*** Data extracts ***

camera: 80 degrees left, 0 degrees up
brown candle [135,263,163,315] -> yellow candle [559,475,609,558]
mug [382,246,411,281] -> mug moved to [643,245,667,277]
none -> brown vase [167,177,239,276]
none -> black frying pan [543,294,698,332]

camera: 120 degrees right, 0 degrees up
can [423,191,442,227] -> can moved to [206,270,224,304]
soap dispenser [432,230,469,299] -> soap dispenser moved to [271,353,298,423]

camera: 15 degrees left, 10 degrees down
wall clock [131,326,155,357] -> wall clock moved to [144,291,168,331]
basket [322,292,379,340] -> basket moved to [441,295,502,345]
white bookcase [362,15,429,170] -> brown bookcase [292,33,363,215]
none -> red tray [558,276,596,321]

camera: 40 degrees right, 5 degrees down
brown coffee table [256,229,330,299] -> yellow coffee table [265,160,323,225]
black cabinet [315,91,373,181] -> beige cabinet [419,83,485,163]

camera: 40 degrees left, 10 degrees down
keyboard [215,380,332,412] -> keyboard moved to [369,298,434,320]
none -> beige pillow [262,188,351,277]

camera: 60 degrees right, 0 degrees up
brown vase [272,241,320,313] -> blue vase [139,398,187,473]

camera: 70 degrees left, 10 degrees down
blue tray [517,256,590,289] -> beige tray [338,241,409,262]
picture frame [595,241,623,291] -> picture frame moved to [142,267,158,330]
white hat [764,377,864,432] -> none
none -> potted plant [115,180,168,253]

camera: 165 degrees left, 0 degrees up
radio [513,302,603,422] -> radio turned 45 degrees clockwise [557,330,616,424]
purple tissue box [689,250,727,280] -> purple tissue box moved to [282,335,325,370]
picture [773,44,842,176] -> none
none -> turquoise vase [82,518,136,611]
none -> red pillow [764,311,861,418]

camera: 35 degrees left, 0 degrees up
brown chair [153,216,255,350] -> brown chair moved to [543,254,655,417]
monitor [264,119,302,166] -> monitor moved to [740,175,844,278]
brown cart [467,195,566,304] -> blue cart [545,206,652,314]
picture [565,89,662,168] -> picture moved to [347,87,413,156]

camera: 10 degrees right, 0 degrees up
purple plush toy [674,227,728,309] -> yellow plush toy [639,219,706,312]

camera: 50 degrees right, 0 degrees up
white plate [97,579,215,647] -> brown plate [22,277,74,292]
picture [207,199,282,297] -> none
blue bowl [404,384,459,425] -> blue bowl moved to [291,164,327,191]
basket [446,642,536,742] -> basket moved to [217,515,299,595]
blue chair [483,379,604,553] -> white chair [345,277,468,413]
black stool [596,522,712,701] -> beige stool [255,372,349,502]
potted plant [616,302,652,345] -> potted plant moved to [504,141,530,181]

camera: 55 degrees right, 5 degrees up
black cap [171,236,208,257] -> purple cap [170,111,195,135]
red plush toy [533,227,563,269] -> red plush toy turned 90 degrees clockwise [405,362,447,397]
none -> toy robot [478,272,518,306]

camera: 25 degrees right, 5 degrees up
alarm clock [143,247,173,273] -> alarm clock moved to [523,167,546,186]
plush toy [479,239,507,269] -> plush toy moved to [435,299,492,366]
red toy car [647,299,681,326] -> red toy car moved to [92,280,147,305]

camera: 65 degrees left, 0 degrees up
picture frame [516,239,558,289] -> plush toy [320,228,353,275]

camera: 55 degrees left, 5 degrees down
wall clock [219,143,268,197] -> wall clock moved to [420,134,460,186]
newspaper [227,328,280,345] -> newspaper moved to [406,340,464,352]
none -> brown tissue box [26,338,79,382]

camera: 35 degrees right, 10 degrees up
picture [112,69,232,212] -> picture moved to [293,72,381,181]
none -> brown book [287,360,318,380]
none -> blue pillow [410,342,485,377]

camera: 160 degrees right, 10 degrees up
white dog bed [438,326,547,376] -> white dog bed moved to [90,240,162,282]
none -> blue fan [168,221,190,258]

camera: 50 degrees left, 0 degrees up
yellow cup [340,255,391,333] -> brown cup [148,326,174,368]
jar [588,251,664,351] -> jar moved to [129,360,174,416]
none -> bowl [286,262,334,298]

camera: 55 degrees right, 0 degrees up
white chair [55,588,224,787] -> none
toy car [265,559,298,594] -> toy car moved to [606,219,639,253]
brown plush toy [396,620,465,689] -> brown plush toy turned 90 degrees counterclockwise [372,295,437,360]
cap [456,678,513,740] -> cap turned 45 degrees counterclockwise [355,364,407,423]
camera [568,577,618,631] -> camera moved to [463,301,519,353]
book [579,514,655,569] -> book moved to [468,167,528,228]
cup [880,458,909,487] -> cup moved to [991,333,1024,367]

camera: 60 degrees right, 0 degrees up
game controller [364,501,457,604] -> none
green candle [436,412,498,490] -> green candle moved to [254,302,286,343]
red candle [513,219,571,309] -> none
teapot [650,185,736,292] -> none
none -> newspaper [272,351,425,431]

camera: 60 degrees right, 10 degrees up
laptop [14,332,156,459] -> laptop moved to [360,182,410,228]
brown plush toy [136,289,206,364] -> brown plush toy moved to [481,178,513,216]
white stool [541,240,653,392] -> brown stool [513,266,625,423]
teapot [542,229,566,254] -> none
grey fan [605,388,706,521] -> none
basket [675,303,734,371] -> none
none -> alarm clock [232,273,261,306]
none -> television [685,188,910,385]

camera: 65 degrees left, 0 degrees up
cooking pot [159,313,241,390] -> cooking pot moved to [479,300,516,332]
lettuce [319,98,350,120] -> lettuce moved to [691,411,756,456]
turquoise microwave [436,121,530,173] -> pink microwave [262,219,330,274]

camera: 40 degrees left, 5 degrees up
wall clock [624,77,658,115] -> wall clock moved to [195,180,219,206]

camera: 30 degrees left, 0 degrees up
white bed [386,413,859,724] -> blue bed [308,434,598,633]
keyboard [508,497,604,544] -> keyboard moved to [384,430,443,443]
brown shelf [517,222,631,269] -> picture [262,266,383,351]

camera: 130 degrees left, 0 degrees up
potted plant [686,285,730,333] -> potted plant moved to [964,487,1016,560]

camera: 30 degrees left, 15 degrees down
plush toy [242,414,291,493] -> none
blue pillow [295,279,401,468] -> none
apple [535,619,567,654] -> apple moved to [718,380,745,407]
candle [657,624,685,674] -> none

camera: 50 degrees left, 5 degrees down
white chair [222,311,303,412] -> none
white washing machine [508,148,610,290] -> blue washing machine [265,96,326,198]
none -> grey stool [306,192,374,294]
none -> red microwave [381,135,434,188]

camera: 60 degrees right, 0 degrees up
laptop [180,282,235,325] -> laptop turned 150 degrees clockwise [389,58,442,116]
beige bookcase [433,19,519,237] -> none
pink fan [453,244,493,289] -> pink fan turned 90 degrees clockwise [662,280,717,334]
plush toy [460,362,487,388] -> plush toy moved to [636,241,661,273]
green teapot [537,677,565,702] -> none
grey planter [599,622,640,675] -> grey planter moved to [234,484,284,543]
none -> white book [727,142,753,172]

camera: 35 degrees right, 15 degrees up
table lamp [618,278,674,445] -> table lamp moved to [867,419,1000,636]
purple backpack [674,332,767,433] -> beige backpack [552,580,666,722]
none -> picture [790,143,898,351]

*** End of Data extracts ***

Write the records above out again precisely.

Worked solution>
camera: 80 degrees left, 0 degrees up
brown candle [135,263,163,315] -> yellow candle [559,475,609,558]
mug [382,246,411,281] -> mug moved to [643,245,667,277]
none -> brown vase [167,177,239,276]
none -> black frying pan [543,294,698,332]

camera: 120 degrees right, 0 degrees up
can [423,191,442,227] -> can moved to [206,270,224,304]
soap dispenser [432,230,469,299] -> soap dispenser moved to [271,353,298,423]

camera: 15 degrees left, 10 degrees down
wall clock [131,326,155,357] -> wall clock moved to [144,291,168,331]
basket [322,292,379,340] -> basket moved to [441,295,502,345]
white bookcase [362,15,429,170] -> brown bookcase [292,33,363,215]
none -> red tray [558,276,596,321]

camera: 40 degrees right, 5 degrees down
brown coffee table [256,229,330,299] -> yellow coffee table [265,160,323,225]
black cabinet [315,91,373,181] -> beige cabinet [419,83,485,163]

camera: 40 degrees left, 10 degrees down
keyboard [215,380,332,412] -> keyboard moved to [369,298,434,320]
none -> beige pillow [262,188,351,277]

camera: 60 degrees right, 0 degrees up
brown vase [272,241,320,313] -> blue vase [139,398,187,473]

camera: 70 degrees left, 10 degrees down
blue tray [517,256,590,289] -> beige tray [338,241,409,262]
picture frame [595,241,623,291] -> picture frame moved to [142,267,158,330]
white hat [764,377,864,432] -> none
none -> potted plant [115,180,168,253]

camera: 165 degrees left, 0 degrees up
radio [513,302,603,422] -> radio turned 45 degrees clockwise [557,330,616,424]
purple tissue box [689,250,727,280] -> purple tissue box moved to [282,335,325,370]
picture [773,44,842,176] -> none
none -> turquoise vase [82,518,136,611]
none -> red pillow [764,311,861,418]

camera: 35 degrees left, 0 degrees up
brown chair [153,216,255,350] -> brown chair moved to [543,254,655,417]
monitor [264,119,302,166] -> monitor moved to [740,175,844,278]
brown cart [467,195,566,304] -> blue cart [545,206,652,314]
picture [565,89,662,168] -> picture moved to [347,87,413,156]

camera: 10 degrees right, 0 degrees up
purple plush toy [674,227,728,309] -> yellow plush toy [639,219,706,312]

camera: 50 degrees right, 0 degrees up
white plate [97,579,215,647] -> brown plate [22,277,74,292]
picture [207,199,282,297] -> none
blue bowl [404,384,459,425] -> blue bowl moved to [291,164,327,191]
basket [446,642,536,742] -> basket moved to [217,515,299,595]
blue chair [483,379,604,553] -> white chair [345,277,468,413]
black stool [596,522,712,701] -> beige stool [255,372,349,502]
potted plant [616,302,652,345] -> potted plant moved to [504,141,530,181]

camera: 55 degrees right, 5 degrees up
black cap [171,236,208,257] -> purple cap [170,111,195,135]
red plush toy [533,227,563,269] -> red plush toy turned 90 degrees clockwise [405,362,447,397]
none -> toy robot [478,272,518,306]

camera: 25 degrees right, 5 degrees up
alarm clock [143,247,173,273] -> alarm clock moved to [523,167,546,186]
plush toy [479,239,507,269] -> plush toy moved to [435,299,492,366]
red toy car [647,299,681,326] -> red toy car moved to [92,280,147,305]

camera: 65 degrees left, 0 degrees up
picture frame [516,239,558,289] -> plush toy [320,228,353,275]

camera: 55 degrees left, 5 degrees down
wall clock [219,143,268,197] -> wall clock moved to [420,134,460,186]
newspaper [227,328,280,345] -> newspaper moved to [406,340,464,352]
none -> brown tissue box [26,338,79,382]

camera: 35 degrees right, 10 degrees up
picture [112,69,232,212] -> picture moved to [293,72,381,181]
none -> brown book [287,360,318,380]
none -> blue pillow [410,342,485,377]

camera: 160 degrees right, 10 degrees up
white dog bed [438,326,547,376] -> white dog bed moved to [90,240,162,282]
none -> blue fan [168,221,190,258]

camera: 50 degrees left, 0 degrees up
yellow cup [340,255,391,333] -> brown cup [148,326,174,368]
jar [588,251,664,351] -> jar moved to [129,360,174,416]
none -> bowl [286,262,334,298]

camera: 55 degrees right, 0 degrees up
white chair [55,588,224,787] -> none
toy car [265,559,298,594] -> toy car moved to [606,219,639,253]
brown plush toy [396,620,465,689] -> brown plush toy turned 90 degrees counterclockwise [372,295,437,360]
cap [456,678,513,740] -> cap turned 45 degrees counterclockwise [355,364,407,423]
camera [568,577,618,631] -> camera moved to [463,301,519,353]
book [579,514,655,569] -> book moved to [468,167,528,228]
cup [880,458,909,487] -> cup moved to [991,333,1024,367]

camera: 60 degrees right, 0 degrees up
game controller [364,501,457,604] -> none
green candle [436,412,498,490] -> green candle moved to [254,302,286,343]
red candle [513,219,571,309] -> none
teapot [650,185,736,292] -> none
none -> newspaper [272,351,425,431]

camera: 60 degrees right, 10 degrees up
laptop [14,332,156,459] -> laptop moved to [360,182,410,228]
brown plush toy [136,289,206,364] -> brown plush toy moved to [481,178,513,216]
white stool [541,240,653,392] -> brown stool [513,266,625,423]
teapot [542,229,566,254] -> none
grey fan [605,388,706,521] -> none
basket [675,303,734,371] -> none
none -> alarm clock [232,273,261,306]
none -> television [685,188,910,385]

camera: 65 degrees left, 0 degrees up
cooking pot [159,313,241,390] -> cooking pot moved to [479,300,516,332]
lettuce [319,98,350,120] -> lettuce moved to [691,411,756,456]
turquoise microwave [436,121,530,173] -> pink microwave [262,219,330,274]

camera: 40 degrees left, 5 degrees up
wall clock [624,77,658,115] -> wall clock moved to [195,180,219,206]

camera: 30 degrees left, 0 degrees up
white bed [386,413,859,724] -> blue bed [308,434,598,633]
keyboard [508,497,604,544] -> keyboard moved to [384,430,443,443]
brown shelf [517,222,631,269] -> picture [262,266,383,351]

camera: 130 degrees left, 0 degrees up
potted plant [686,285,730,333] -> potted plant moved to [964,487,1016,560]

camera: 30 degrees left, 15 degrees down
plush toy [242,414,291,493] -> none
blue pillow [295,279,401,468] -> none
apple [535,619,567,654] -> apple moved to [718,380,745,407]
candle [657,624,685,674] -> none

camera: 50 degrees left, 5 degrees down
white chair [222,311,303,412] -> none
white washing machine [508,148,610,290] -> blue washing machine [265,96,326,198]
none -> grey stool [306,192,374,294]
none -> red microwave [381,135,434,188]

camera: 60 degrees right, 0 degrees up
laptop [180,282,235,325] -> laptop turned 150 degrees clockwise [389,58,442,116]
beige bookcase [433,19,519,237] -> none
pink fan [453,244,493,289] -> pink fan turned 90 degrees clockwise [662,280,717,334]
plush toy [460,362,487,388] -> plush toy moved to [636,241,661,273]
green teapot [537,677,565,702] -> none
grey planter [599,622,640,675] -> grey planter moved to [234,484,284,543]
none -> white book [727,142,753,172]

camera: 35 degrees right, 15 degrees up
table lamp [618,278,674,445] -> table lamp moved to [867,419,1000,636]
purple backpack [674,332,767,433] -> beige backpack [552,580,666,722]
none -> picture [790,143,898,351]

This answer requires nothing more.